Simulating Diffusion-driven Phase Separation in Atmospheric Aerosols
ANDREAS ZUEND, Zixuan Shen, Ying Li, Meredith Schervish, Manabu Shiraiwa, McGill University
Abstract Number: 439
Working Group: Aerosol Physics
Abstract
Airborne particles consisting of organic and inorganic species have been shown to frequently exhibit phase separation. Liquid–liquid phase separation (LLPS) has impacts on size-dependent particle morphology, hygroscopicity, heterogeneous reactions, and phase viscosities. In this presentation, we will introduce a new approach for simulating the time-resolved, diffusion-driven liquid–liquid phase separation and/or phase merging in particles of various sizes exposed to changing environmental conditions.

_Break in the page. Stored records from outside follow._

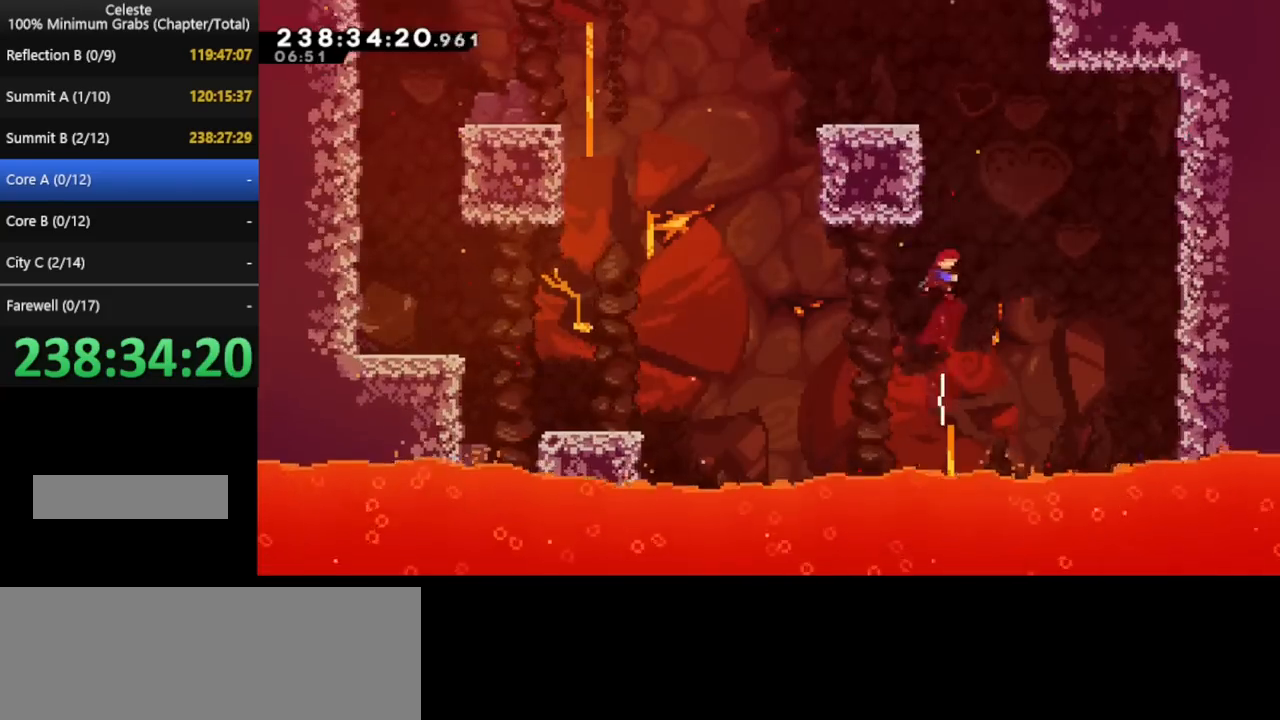
{"keys": ["right", "up"], "events": [[120, "left", "down"], [200, "left", "up"], [440, "right", "down"]]}
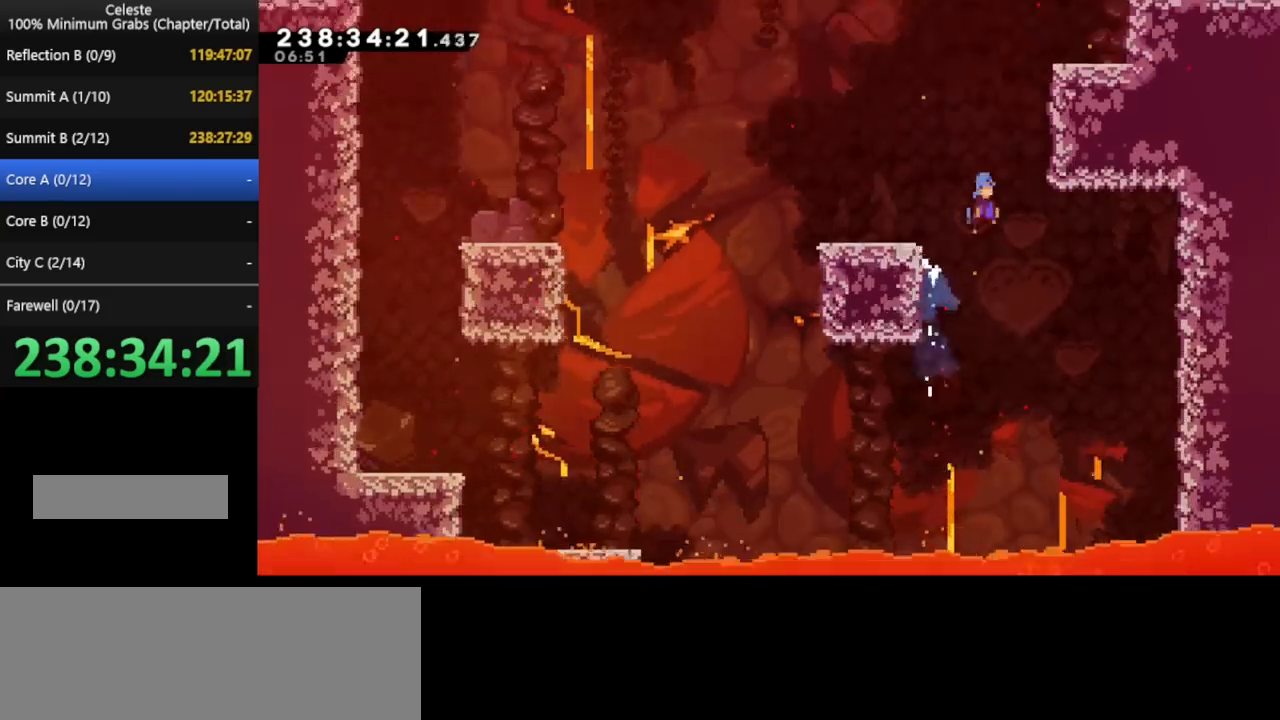
{"keys": ["right"], "events": [[200, "right", "up"], [280, "right", "down"], [280, "up", "up"]]}
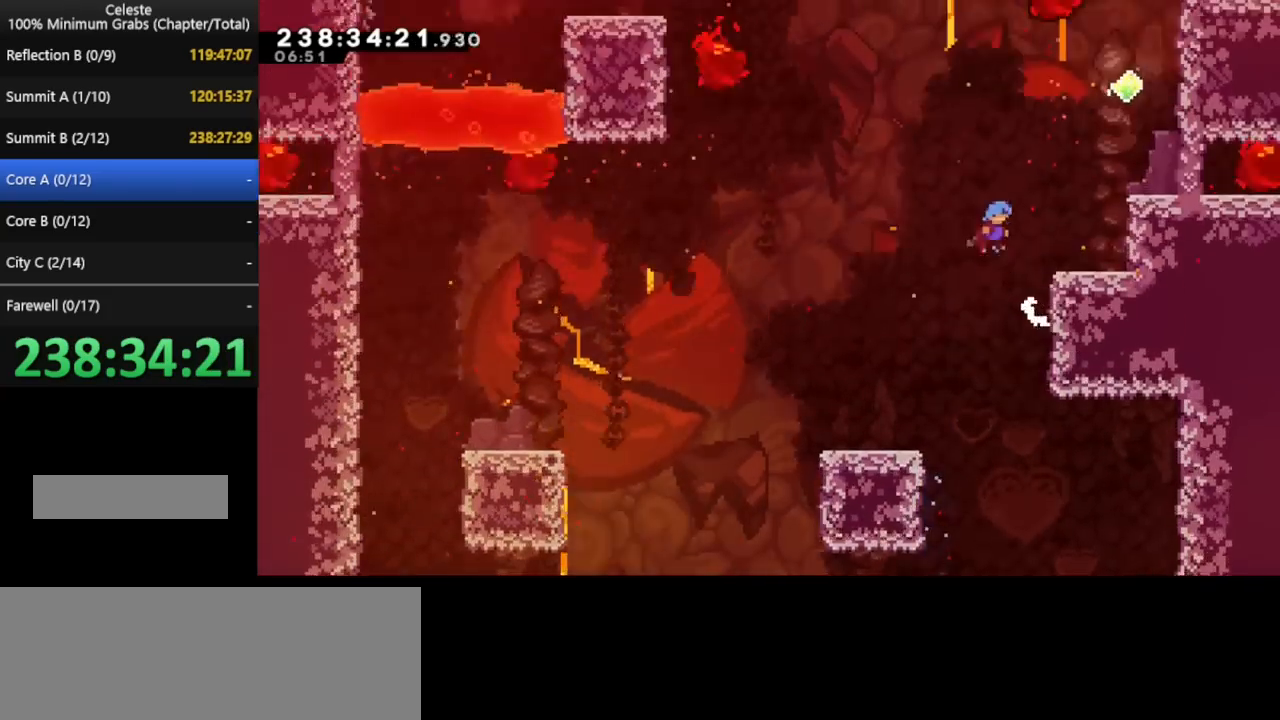
{"keys": [], "events": [[440, "right", "up"]]}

Traditionally, the prediction of liquid–liquid phase separation in bulk aerosol systems can be conducted using a thermodynamic equilibrium framework, such as a liquid–liquid equilibrium model based on Aerosol Inorganic–Organic Mixtures Functional groups Activity Coefficients (AIOMFAC). However, in the context of the nonequilibrium evolution of particles that either start in a phase-separated core–shell configuration or adopt one over time, e.g., due to evaporation of water, phases of distinct chemical compositions and viscosities may emerge or disappear, affecting nonideal mixing, growth kinetics, and equilibration times. This is of particular interest in viscous, semi-solid particles that evolve slowly under typical indoor or outdoor conditions. Furthermore, understanding a potentially size-dependent evolution of LLPS and bulk–surface partitioning (e.g. comparing ultrafine vs. fine mode particles) is of interest in practice due to associated effects on cloud droplet activation and heterogeneous chemistry – aspects that are not represented in current large-scale atmospheric models. Our simulations make use of the recently developed ONION box model. ONION is a multicomponent, multilayer kinetic model based on a combination of the kinetic multilayer gas–aerosol partitioning (KM-GAP) framework and the AIOMFAC model for chemical thermodynamics. By introducing a composition-dependent model for interfacial energy contributions between distinct model phases (and layers), we can model dynamic phase separation of the core–shell type with ONION. We will discuss simulations of spinodal decomposition LLPS under humidification or drying conditions, providing insights into dynamic aerosol growth.